Hi Jordan,
please don't take my comments as criticism, I'm merely trying to learn something from this discussion.
2008/4/13, Jordan Crouse jordan.crouse@amd.com:
On 11/04/08 16:43 -0700, ron minnich wrote:
So, ignore me if you will, but how about 'CODE' 'DATA' 'BSS ' 'NAME' 'NOTE' 'ENTR'
I dig this. We will make it so. I think we should also force all the header members to be little endian to avoid issues later on with PowerPC.
I wonder what issues with PowerPC you're expecting? Shouldn't you have the header members stored in the endianness of the target architecture? I.e. if you construct a SELF file for i386, then of course the header fields should be little endian, even if you chose to construct the file on a PowerPC machine. But not if you want to use the SELF file on a big endian architecture - then the headers should be big endian.
In a later email in this thread, you say this:
2008/4/13, Jordan Crouse jordan.crouse@amd.com: [...]
We already know what endianism, word size and architecture we're going to run on - SELF is not intended to be portable.
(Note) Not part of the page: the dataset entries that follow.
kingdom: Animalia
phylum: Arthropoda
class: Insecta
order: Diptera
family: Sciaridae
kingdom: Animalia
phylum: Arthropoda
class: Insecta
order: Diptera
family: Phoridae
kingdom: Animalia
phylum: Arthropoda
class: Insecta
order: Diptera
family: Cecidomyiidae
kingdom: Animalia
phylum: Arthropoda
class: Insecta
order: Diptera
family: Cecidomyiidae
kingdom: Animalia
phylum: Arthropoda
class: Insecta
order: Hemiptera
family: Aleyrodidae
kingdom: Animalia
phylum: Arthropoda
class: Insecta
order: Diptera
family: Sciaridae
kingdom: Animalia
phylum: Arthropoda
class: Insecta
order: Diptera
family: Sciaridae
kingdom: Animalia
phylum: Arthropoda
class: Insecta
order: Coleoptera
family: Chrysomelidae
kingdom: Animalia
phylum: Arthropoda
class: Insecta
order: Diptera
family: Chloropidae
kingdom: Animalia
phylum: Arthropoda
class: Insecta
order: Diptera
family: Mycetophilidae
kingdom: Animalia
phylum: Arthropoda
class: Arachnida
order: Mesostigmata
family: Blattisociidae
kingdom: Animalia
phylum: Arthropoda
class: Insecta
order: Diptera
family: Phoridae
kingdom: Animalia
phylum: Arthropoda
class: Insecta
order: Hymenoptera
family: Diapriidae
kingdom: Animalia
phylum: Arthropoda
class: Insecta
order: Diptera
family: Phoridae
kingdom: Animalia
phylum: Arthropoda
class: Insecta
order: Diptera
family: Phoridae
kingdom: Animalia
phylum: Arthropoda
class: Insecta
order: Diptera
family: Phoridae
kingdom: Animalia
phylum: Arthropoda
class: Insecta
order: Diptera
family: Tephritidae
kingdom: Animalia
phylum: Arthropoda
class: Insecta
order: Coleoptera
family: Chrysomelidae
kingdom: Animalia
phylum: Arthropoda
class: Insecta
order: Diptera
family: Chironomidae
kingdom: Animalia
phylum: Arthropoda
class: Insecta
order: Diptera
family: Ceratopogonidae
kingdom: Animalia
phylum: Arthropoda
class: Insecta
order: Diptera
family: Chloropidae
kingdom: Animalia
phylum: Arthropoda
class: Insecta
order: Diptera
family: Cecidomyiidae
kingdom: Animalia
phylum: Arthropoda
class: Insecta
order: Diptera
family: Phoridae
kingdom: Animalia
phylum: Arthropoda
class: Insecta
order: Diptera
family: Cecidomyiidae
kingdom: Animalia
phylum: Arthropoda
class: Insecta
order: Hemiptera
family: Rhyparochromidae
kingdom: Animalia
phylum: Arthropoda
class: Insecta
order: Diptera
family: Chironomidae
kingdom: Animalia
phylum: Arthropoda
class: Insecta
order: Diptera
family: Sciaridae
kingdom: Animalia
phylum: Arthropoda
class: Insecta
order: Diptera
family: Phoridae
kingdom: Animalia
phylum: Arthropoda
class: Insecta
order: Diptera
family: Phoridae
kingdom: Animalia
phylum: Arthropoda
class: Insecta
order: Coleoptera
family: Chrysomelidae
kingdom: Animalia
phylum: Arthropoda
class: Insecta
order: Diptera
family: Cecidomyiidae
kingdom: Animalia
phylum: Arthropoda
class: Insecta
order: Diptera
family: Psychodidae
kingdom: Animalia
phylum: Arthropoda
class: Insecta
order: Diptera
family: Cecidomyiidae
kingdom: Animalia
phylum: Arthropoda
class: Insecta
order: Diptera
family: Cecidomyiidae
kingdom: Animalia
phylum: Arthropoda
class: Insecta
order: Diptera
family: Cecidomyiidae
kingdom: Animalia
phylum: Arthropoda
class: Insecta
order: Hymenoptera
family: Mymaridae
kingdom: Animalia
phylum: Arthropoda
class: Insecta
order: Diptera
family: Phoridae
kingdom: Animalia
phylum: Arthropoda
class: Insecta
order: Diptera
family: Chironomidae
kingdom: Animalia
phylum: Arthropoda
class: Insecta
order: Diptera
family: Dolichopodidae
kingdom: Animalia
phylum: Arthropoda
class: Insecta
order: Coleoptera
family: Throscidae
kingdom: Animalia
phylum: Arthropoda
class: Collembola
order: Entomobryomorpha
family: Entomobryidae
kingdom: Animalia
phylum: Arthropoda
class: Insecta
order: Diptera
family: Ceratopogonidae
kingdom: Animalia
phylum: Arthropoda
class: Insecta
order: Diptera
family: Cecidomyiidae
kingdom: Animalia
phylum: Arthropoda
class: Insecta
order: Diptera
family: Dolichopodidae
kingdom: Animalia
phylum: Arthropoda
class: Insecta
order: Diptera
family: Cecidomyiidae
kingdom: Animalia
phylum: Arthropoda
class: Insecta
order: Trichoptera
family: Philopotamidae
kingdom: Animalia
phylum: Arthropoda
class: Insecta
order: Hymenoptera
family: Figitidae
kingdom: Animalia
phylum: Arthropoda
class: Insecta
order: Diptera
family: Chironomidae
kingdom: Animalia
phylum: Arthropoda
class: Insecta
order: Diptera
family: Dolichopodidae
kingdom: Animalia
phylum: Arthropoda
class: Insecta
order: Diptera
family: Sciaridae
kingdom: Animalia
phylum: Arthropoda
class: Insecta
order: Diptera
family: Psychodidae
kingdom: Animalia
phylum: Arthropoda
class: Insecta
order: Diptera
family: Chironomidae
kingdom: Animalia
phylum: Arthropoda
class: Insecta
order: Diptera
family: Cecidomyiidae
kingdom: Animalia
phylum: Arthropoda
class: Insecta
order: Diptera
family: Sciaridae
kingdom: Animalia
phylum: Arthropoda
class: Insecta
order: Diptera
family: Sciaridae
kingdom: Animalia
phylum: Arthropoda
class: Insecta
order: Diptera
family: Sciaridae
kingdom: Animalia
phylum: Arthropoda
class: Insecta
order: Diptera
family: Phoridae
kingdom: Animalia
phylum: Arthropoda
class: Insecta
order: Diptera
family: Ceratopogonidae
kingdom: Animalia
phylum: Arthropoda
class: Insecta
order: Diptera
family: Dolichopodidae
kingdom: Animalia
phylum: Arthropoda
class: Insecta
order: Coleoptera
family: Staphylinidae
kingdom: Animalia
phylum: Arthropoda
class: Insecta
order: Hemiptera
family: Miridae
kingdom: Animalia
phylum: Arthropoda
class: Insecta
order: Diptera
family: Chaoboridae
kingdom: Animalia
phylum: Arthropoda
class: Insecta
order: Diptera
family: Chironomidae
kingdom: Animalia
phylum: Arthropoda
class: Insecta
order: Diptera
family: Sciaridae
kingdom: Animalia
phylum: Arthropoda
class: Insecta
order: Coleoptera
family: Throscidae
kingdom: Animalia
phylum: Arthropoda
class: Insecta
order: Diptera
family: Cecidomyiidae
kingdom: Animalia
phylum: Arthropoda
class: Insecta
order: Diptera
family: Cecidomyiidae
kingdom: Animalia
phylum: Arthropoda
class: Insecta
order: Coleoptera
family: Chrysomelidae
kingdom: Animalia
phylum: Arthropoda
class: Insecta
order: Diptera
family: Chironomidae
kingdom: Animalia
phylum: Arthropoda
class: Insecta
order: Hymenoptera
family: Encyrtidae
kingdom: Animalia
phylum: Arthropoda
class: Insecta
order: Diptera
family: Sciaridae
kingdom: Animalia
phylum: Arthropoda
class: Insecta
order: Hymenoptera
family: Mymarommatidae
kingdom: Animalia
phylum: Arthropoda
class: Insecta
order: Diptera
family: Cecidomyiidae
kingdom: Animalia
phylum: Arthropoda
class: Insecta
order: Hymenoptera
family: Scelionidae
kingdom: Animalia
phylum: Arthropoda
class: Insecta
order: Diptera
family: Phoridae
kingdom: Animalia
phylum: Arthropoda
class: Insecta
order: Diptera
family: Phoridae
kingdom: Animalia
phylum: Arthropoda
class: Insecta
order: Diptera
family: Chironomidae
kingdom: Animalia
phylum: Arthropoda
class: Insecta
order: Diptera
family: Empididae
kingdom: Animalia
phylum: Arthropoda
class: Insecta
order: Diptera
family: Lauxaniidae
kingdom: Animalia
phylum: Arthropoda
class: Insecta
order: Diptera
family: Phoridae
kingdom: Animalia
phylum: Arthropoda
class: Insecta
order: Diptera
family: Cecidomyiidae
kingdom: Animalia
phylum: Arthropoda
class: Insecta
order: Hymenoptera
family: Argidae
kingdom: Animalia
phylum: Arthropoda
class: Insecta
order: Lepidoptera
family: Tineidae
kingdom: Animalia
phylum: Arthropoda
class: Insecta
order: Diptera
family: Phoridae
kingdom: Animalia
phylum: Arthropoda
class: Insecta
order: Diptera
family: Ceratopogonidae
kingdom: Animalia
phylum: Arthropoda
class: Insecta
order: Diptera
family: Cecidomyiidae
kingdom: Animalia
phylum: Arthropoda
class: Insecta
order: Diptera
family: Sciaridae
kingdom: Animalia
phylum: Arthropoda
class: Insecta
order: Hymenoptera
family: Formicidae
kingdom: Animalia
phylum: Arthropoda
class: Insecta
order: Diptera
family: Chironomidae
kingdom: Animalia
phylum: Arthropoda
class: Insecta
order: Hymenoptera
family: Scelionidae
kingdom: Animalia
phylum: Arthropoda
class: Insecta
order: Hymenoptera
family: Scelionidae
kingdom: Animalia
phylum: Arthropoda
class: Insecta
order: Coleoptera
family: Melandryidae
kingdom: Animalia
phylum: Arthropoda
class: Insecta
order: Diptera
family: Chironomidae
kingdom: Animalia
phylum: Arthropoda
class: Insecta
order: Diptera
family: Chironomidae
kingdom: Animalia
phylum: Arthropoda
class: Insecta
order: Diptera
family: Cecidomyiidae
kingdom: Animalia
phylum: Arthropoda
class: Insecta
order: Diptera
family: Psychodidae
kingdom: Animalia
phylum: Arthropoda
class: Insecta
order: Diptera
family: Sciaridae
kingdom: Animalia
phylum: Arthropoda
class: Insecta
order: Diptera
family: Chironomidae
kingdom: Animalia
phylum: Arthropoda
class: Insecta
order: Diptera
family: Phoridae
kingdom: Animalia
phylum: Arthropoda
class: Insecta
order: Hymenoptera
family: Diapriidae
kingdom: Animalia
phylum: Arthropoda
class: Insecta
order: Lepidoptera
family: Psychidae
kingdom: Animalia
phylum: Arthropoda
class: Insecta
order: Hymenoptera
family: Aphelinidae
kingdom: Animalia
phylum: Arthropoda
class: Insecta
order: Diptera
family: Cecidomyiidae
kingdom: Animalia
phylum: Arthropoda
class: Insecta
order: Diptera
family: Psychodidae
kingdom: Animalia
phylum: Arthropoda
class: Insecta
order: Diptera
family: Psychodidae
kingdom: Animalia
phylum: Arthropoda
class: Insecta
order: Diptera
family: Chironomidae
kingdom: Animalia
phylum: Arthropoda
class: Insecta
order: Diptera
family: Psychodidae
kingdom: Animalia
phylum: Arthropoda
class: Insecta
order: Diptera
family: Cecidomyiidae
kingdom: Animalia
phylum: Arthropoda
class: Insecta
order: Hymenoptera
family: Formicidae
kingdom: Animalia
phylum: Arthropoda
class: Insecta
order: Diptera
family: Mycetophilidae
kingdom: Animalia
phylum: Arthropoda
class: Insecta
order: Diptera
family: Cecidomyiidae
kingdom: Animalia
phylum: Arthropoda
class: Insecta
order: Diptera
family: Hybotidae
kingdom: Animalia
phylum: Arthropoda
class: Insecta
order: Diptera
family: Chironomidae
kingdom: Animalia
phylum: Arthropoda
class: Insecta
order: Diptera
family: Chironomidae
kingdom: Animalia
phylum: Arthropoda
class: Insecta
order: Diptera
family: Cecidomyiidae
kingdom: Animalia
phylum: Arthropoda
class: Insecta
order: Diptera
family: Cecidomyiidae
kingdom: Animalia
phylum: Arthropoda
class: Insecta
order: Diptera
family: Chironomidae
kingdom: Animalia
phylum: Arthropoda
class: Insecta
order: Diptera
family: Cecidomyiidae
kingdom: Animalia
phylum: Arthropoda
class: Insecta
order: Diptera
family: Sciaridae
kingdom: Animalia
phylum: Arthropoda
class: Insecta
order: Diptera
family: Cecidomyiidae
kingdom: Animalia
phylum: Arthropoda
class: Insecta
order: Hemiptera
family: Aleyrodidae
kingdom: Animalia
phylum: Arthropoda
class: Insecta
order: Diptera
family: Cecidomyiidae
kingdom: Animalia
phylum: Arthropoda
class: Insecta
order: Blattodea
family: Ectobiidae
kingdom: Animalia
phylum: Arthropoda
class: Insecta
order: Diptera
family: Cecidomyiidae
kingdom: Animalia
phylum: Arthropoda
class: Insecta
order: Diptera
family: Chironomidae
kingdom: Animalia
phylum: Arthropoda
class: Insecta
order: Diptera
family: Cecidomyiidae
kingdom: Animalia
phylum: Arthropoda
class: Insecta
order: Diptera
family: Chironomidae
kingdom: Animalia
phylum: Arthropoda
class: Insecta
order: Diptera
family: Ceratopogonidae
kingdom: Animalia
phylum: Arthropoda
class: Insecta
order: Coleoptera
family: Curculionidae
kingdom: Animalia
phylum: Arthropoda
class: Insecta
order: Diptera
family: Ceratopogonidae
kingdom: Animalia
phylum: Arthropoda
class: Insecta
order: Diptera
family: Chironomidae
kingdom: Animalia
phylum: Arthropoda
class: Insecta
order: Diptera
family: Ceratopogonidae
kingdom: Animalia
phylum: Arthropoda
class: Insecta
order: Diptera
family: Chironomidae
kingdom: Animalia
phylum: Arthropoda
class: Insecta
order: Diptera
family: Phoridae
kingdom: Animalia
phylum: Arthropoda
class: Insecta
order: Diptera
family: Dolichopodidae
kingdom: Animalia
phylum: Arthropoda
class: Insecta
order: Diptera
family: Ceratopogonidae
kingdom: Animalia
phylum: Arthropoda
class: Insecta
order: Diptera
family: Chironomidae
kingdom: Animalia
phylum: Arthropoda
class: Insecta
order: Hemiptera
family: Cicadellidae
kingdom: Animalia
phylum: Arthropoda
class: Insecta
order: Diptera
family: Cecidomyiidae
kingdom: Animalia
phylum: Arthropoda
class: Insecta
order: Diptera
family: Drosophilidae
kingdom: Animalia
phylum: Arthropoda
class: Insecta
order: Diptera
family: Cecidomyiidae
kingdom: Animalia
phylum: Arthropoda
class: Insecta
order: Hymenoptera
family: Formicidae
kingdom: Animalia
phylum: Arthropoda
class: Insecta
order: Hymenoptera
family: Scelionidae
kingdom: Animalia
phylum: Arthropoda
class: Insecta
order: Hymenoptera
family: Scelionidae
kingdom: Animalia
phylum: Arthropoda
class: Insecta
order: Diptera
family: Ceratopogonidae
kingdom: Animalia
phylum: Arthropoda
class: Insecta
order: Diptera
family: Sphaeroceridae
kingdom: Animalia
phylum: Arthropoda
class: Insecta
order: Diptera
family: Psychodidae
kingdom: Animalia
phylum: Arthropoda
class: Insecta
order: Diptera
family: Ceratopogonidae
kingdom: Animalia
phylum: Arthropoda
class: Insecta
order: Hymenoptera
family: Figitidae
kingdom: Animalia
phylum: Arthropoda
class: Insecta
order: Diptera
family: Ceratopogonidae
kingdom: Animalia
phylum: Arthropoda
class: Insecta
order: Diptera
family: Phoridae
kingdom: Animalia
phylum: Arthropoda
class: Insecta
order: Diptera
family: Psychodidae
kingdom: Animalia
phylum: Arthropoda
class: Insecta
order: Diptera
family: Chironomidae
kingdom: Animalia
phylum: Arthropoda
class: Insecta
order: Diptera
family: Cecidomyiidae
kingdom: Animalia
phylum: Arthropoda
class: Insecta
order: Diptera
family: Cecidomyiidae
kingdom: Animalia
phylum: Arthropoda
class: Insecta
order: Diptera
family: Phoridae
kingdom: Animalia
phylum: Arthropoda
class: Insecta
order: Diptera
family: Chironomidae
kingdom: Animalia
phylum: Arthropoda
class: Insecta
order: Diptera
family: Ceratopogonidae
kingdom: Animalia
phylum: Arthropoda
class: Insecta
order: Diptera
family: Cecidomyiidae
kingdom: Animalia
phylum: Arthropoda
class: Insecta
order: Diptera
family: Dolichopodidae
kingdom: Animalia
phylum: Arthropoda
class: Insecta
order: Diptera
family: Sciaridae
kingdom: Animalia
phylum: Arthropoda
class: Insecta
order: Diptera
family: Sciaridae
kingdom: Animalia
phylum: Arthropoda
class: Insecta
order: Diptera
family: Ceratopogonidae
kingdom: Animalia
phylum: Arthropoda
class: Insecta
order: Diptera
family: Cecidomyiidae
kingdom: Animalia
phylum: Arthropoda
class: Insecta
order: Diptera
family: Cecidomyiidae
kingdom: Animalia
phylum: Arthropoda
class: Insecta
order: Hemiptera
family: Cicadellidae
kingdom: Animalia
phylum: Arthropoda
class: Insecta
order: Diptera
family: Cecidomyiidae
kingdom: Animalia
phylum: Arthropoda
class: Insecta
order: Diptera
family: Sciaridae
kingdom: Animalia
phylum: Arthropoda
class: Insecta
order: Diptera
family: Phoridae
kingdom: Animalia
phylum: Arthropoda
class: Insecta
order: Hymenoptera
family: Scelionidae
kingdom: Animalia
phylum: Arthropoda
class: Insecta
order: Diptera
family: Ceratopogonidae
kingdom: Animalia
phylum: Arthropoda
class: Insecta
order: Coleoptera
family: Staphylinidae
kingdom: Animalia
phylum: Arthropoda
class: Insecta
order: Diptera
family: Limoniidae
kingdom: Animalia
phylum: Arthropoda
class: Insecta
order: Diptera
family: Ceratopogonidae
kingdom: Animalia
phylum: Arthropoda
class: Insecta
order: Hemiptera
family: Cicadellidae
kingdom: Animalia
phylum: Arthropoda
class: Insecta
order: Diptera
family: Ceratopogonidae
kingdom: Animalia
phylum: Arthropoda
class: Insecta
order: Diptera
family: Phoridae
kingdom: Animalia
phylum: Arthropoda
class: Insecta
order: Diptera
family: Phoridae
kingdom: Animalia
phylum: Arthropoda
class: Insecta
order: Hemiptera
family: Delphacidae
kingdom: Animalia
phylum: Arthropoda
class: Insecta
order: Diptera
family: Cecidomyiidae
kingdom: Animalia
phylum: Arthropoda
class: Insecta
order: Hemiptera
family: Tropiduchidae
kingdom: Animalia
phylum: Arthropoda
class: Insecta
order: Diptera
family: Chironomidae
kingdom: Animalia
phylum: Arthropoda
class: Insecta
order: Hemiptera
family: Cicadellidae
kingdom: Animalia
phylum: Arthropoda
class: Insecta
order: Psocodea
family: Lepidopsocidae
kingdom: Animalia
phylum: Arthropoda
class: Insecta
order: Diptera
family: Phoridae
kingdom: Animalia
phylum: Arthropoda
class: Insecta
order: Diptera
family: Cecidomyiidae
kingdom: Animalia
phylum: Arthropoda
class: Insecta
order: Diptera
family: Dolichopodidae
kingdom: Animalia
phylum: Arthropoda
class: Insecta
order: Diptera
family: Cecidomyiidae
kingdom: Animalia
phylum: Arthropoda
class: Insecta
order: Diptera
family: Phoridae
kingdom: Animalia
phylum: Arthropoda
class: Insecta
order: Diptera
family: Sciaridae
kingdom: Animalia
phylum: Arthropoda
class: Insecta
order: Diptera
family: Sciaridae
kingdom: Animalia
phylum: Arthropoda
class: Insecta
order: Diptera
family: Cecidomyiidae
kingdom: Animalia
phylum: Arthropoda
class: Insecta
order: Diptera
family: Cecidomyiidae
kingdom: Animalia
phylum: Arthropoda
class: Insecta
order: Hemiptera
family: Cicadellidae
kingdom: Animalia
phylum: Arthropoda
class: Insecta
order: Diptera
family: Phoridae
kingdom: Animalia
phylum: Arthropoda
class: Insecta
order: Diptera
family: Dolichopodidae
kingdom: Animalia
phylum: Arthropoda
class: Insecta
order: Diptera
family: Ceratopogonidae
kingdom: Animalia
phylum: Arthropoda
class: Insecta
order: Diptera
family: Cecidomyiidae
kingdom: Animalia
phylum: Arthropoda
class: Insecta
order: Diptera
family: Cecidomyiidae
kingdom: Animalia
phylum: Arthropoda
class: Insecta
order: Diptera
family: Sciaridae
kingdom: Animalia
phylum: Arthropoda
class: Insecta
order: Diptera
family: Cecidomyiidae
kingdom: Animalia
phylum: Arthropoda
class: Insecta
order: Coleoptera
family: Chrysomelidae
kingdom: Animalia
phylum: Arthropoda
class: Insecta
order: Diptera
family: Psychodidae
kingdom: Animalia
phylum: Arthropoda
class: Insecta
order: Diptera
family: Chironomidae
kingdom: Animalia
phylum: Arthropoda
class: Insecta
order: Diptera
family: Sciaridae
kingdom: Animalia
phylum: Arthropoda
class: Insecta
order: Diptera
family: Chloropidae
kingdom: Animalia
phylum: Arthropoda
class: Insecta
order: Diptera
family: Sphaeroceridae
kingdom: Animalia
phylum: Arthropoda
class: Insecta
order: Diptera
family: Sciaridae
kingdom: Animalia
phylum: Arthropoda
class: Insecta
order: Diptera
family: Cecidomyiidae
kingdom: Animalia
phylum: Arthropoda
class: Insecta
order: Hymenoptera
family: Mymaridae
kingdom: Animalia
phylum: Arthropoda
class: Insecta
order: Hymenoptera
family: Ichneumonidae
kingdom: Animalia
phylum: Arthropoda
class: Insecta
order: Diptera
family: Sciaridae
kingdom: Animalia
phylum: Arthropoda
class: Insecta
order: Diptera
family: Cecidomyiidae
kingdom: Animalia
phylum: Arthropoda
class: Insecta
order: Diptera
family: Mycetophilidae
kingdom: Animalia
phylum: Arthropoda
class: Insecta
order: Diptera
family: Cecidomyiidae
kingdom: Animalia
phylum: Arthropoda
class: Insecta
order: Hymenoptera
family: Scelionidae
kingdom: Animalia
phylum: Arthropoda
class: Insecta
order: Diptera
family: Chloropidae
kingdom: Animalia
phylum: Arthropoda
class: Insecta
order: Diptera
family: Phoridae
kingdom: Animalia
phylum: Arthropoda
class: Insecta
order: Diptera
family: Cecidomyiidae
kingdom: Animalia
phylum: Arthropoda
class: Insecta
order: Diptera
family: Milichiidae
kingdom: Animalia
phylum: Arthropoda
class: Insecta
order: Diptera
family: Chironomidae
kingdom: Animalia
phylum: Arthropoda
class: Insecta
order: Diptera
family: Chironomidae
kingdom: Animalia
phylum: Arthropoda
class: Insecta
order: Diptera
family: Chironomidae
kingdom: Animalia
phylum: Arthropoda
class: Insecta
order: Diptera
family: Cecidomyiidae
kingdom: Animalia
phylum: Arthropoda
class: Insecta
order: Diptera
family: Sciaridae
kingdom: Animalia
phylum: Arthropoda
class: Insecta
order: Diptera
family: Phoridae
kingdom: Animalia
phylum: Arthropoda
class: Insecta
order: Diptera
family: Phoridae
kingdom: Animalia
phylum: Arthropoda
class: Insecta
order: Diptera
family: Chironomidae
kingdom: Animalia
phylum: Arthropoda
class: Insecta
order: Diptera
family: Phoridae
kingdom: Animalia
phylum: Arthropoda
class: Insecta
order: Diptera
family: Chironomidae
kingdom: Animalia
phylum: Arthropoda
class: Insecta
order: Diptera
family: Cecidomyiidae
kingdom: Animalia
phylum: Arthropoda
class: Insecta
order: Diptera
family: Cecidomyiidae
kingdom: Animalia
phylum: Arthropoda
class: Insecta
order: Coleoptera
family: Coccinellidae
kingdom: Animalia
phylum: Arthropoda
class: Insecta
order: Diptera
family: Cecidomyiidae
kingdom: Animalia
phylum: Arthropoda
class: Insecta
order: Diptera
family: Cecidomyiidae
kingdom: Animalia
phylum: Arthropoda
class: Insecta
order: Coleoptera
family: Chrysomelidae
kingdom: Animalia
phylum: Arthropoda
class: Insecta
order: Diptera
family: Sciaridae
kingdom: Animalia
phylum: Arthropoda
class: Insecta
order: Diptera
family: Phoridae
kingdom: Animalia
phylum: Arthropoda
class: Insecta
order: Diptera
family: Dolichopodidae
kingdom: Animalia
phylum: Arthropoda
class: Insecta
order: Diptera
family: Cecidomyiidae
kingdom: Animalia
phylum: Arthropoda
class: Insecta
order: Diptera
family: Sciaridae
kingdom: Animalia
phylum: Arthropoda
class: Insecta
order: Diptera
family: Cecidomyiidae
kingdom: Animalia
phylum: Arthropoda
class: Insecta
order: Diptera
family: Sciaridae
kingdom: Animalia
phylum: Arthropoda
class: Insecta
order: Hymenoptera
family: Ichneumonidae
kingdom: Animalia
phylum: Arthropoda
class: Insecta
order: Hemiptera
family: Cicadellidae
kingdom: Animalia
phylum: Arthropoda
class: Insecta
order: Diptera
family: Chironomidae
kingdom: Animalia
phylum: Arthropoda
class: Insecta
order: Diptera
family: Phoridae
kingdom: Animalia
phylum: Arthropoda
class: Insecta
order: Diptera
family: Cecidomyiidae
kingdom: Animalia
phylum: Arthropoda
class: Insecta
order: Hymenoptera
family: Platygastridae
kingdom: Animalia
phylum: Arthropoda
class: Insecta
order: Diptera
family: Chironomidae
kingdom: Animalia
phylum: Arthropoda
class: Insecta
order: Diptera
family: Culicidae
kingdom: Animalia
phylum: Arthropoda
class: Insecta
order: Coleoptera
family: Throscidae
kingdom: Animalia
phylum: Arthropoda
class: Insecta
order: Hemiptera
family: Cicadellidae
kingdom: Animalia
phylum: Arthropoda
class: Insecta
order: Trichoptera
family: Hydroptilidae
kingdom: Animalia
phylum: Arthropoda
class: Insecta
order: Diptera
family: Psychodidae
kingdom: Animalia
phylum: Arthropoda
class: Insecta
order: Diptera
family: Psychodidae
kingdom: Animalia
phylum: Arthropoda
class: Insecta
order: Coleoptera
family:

It is constructed when the LAR is, and is married to that LAR and that LAR only. And before somebody says something, yes - this is not fool-proof. Somebody will no doubt manage to screw it up and get the wrong SELF on the wrong architecture. But I don't like over-architecting to protect fools. Worrying about specifying the architecture here is the computer science equivalent of the "Caution, coffee is hot" warning.
I interpreted the above like this: When constructing a SELF file you will always know what architecture the SELF file will be used on and you therefore don't need an explicit endianness flag. You don't need it b/c you implicitly assume the byte order of the target architecture.
So I may have misunderstood your emails, but please don't force the SELF headers to a specific endianness. I don't think it's necessary and doing so will cause unnecessary work as soon as you're trying to use the format on an architecture w/ different endianness. See EFI and especially TianoCore.